*** Opening Record excerpts ***

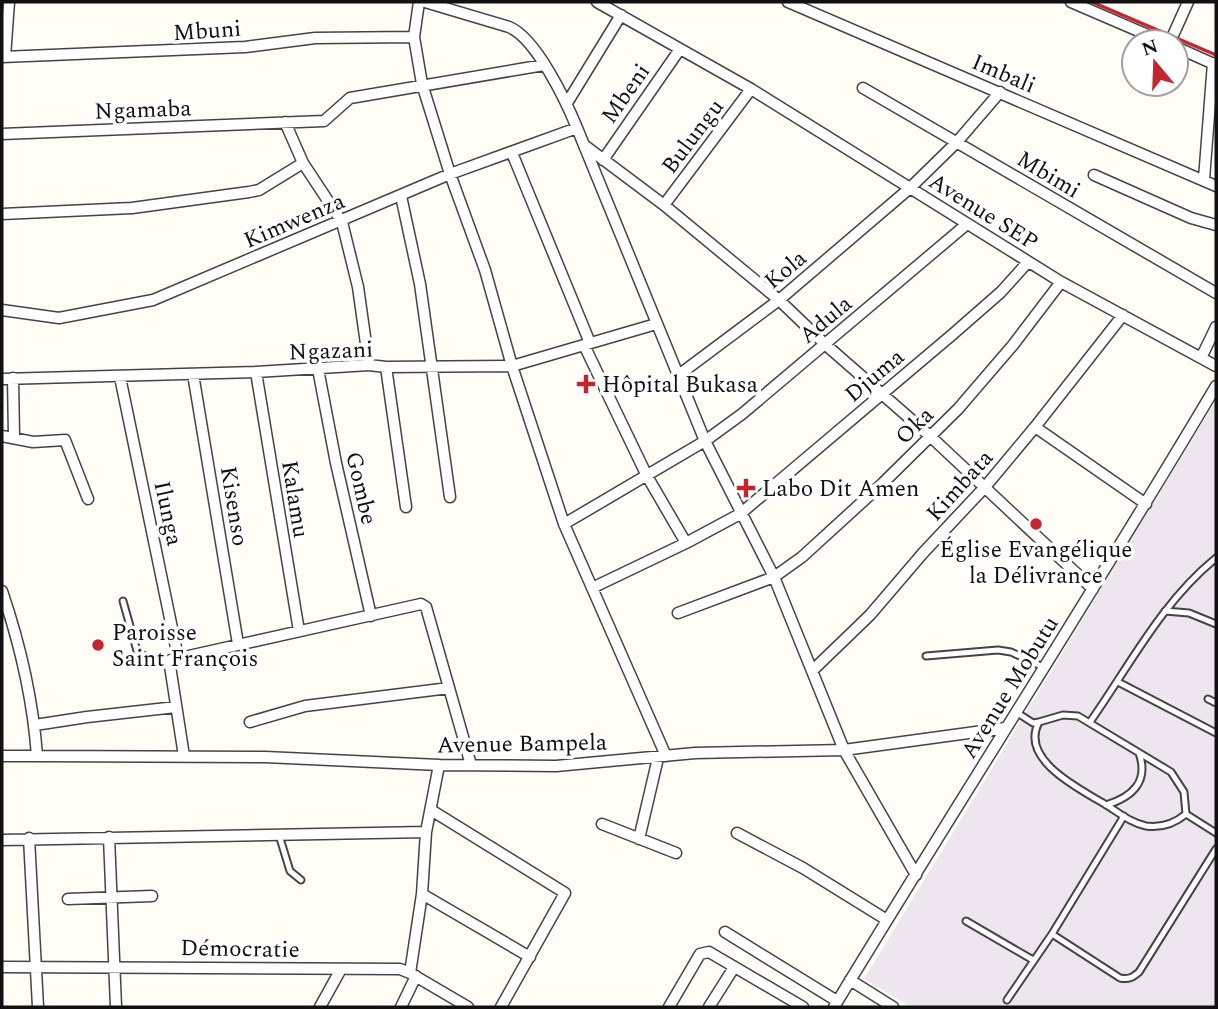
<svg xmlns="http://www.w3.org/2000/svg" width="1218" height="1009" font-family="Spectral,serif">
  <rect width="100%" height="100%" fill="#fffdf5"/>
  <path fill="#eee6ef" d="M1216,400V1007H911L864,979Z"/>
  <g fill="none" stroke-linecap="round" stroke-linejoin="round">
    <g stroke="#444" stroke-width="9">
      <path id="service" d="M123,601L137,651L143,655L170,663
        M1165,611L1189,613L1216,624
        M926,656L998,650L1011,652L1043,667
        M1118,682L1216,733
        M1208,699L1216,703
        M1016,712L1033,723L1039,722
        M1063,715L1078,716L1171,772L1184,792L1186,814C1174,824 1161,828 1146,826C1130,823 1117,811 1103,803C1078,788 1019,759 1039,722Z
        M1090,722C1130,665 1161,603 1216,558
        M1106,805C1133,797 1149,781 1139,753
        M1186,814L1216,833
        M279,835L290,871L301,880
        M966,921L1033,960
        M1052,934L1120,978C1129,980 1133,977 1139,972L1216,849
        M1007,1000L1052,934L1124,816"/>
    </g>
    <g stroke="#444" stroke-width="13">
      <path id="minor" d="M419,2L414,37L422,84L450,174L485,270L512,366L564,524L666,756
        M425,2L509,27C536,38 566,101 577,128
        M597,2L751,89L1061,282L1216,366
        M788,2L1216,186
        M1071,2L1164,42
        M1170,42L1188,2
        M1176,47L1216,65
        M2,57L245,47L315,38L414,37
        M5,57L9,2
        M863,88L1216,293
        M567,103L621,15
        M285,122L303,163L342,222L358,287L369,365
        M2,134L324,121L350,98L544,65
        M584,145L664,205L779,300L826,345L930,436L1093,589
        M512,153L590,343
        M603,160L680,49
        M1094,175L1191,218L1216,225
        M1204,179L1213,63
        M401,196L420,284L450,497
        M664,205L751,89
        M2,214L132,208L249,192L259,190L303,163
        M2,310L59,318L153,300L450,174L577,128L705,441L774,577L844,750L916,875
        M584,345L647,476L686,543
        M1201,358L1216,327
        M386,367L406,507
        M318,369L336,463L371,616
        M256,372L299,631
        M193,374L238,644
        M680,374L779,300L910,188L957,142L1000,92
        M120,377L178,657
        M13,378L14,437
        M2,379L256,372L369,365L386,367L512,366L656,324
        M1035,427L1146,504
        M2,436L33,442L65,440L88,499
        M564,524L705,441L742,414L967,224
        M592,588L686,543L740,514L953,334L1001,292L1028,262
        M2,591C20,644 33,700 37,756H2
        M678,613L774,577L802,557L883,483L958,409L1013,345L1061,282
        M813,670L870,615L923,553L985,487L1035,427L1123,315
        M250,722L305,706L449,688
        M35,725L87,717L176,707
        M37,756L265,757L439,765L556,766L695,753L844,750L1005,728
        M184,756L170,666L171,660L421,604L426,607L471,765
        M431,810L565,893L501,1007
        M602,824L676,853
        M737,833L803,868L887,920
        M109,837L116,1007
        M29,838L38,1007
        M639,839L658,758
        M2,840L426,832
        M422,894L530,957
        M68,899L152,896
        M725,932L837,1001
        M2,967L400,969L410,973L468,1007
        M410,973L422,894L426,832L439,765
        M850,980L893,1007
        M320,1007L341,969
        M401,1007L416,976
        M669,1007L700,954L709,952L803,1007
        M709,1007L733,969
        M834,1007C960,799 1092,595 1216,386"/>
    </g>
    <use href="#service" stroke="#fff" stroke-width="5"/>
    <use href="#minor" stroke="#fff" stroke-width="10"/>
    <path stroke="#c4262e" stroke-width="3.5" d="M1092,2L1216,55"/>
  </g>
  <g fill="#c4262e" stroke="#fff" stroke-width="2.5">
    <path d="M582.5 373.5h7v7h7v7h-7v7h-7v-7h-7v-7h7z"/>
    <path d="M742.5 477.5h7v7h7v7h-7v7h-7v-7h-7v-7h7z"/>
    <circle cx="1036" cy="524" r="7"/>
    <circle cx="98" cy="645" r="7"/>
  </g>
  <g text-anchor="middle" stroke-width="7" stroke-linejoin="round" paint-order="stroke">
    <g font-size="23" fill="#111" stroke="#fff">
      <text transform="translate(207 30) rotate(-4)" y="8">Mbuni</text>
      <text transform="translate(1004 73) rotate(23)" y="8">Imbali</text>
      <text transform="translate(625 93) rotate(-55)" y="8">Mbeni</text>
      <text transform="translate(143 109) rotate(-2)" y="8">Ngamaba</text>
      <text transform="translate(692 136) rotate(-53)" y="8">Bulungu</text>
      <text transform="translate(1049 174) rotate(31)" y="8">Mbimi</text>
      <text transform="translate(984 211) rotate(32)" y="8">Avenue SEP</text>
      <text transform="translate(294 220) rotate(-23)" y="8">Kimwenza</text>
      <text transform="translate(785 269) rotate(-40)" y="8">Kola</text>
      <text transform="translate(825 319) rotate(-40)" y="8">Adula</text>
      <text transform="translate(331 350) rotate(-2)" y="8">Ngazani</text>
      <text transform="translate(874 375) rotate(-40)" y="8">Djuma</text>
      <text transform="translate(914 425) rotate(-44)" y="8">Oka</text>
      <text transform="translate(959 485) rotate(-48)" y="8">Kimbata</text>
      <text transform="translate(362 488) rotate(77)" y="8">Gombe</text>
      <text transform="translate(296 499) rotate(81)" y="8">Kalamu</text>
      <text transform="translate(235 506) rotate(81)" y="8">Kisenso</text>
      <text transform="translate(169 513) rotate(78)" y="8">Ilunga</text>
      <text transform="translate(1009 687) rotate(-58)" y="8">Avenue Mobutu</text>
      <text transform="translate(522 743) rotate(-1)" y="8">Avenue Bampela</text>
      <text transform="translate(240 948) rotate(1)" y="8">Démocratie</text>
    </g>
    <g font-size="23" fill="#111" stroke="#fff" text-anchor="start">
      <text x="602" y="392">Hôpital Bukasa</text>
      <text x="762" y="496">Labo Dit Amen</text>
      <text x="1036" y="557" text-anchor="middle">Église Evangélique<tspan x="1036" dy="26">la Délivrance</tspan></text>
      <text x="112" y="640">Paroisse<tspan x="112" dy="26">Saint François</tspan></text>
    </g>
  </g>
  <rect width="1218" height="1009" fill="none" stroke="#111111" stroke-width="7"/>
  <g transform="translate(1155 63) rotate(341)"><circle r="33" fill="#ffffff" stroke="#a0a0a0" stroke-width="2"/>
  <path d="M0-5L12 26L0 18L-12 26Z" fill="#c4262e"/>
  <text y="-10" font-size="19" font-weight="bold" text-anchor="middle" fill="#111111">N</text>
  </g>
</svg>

*** Closing Record excerpts ***
*** Opening Record excerpts ***

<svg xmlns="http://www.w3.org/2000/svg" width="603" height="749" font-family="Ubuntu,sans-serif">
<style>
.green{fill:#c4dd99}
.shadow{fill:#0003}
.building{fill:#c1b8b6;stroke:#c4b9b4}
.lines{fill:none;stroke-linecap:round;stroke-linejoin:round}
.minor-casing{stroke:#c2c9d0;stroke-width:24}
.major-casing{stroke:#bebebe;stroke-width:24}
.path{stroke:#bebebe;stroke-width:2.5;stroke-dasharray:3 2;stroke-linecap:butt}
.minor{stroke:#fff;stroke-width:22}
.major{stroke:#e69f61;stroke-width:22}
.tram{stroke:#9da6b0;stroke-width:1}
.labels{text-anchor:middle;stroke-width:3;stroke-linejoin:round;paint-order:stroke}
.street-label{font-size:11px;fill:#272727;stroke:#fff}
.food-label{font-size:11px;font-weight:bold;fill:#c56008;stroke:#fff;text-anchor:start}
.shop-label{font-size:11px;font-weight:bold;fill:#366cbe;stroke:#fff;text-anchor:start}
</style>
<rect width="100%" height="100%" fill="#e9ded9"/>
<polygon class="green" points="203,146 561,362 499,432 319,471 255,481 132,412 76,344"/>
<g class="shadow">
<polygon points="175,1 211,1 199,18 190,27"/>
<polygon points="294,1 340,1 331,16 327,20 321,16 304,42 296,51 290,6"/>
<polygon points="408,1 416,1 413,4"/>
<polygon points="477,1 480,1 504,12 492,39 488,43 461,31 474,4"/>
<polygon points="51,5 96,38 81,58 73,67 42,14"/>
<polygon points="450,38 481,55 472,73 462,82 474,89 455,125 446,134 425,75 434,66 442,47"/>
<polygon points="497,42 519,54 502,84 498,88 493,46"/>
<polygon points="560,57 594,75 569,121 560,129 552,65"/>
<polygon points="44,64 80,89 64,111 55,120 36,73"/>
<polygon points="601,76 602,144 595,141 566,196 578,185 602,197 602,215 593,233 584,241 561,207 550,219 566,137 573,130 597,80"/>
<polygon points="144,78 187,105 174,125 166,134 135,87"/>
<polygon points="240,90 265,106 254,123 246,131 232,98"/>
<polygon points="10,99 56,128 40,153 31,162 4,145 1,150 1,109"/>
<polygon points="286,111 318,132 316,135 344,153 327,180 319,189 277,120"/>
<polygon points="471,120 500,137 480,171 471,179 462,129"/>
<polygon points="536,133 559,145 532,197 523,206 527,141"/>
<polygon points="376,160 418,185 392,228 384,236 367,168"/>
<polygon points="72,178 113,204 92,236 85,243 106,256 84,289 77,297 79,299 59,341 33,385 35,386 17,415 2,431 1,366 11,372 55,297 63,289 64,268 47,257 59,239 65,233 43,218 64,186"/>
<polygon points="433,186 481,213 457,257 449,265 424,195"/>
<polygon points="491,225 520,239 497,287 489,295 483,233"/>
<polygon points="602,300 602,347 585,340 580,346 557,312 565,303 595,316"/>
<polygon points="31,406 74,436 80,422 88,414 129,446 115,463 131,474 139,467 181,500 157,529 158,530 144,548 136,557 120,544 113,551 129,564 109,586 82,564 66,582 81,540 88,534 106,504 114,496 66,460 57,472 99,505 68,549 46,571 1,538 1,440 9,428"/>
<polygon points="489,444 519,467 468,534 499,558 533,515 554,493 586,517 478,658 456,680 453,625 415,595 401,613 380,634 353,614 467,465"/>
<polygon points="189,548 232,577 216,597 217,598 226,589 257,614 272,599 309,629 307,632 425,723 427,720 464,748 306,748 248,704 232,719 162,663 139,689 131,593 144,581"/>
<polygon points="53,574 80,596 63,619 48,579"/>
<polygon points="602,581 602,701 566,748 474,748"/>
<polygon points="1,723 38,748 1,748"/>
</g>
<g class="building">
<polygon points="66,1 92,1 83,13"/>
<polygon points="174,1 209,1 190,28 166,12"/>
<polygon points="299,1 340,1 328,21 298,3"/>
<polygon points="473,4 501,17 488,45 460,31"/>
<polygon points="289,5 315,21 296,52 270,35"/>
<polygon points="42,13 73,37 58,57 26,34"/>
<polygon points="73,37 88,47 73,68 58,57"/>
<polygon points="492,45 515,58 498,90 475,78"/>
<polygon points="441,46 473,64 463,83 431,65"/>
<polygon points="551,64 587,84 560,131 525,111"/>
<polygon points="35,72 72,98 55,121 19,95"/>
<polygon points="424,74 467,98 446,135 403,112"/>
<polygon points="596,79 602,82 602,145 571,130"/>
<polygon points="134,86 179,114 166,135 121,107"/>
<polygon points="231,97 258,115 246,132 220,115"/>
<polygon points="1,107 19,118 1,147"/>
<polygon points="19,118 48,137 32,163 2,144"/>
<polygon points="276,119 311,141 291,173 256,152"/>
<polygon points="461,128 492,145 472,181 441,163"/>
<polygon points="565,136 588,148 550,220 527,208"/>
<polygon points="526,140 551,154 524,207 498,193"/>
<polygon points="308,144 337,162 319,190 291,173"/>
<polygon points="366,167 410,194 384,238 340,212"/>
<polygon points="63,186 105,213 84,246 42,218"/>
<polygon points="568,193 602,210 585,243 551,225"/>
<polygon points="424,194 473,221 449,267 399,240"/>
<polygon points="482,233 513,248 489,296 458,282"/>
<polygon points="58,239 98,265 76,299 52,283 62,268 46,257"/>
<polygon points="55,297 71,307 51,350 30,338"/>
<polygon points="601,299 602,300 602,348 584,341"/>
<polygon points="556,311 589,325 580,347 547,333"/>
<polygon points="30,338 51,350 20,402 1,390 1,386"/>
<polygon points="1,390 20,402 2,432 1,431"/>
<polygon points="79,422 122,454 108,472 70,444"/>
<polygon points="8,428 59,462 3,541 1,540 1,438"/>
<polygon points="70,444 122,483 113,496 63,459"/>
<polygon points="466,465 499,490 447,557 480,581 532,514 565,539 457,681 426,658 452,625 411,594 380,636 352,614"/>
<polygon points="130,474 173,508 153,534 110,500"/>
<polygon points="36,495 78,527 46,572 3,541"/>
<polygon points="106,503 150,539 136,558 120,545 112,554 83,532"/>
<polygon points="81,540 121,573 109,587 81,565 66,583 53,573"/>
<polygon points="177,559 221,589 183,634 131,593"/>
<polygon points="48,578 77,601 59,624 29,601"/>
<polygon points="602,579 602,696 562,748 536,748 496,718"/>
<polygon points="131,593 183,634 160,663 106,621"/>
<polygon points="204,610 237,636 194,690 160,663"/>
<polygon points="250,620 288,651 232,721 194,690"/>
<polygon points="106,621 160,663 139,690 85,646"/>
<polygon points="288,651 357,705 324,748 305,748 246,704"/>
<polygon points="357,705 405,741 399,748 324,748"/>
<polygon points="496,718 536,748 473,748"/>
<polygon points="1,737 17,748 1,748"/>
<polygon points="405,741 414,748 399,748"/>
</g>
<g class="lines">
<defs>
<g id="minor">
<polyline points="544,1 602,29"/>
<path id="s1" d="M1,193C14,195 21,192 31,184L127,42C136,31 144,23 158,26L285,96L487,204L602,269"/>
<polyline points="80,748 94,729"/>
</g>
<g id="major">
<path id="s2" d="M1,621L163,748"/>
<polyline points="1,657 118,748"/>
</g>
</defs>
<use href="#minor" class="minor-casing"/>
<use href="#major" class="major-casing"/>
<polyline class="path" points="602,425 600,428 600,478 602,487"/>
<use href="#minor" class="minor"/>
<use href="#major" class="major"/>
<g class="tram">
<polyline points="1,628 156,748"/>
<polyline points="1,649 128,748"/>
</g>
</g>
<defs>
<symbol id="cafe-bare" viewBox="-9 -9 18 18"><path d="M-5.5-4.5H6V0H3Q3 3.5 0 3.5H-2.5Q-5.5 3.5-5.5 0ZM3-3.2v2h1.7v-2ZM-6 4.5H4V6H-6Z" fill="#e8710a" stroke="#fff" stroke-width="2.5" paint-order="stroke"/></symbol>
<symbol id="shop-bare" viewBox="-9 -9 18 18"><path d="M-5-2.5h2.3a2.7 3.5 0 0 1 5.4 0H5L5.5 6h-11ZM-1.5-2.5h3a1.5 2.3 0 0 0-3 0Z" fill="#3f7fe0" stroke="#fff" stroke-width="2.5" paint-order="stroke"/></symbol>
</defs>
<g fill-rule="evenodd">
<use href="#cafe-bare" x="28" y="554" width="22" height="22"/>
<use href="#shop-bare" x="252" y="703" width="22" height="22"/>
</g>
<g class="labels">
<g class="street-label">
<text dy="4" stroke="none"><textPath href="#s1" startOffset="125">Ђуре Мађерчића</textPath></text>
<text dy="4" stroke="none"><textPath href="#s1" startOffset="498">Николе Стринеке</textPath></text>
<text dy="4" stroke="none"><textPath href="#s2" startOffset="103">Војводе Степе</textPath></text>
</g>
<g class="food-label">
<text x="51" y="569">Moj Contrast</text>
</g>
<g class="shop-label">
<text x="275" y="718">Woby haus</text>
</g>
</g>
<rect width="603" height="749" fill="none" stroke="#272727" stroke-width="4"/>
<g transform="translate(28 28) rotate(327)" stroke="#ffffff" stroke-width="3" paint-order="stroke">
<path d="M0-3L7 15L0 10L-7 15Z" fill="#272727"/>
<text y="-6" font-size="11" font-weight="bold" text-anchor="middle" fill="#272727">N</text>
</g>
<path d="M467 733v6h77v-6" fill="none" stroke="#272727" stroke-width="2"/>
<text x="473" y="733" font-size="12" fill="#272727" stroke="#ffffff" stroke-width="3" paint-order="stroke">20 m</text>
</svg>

*** Closing Record excerpts ***

- [Task instructions] Whenever the string "linecap" turns up in a line of the data, copy that line.

- [Task output]
  <g fill="none" stroke-linecap="round" stroke-linejoin="round">
.lines{fill:none;stroke-linecap:round;stroke-linejoin:round}
.path{stroke:#bebebe;stroke-width:2.5;stroke-dasharray:3 2;stroke-linecap:butt}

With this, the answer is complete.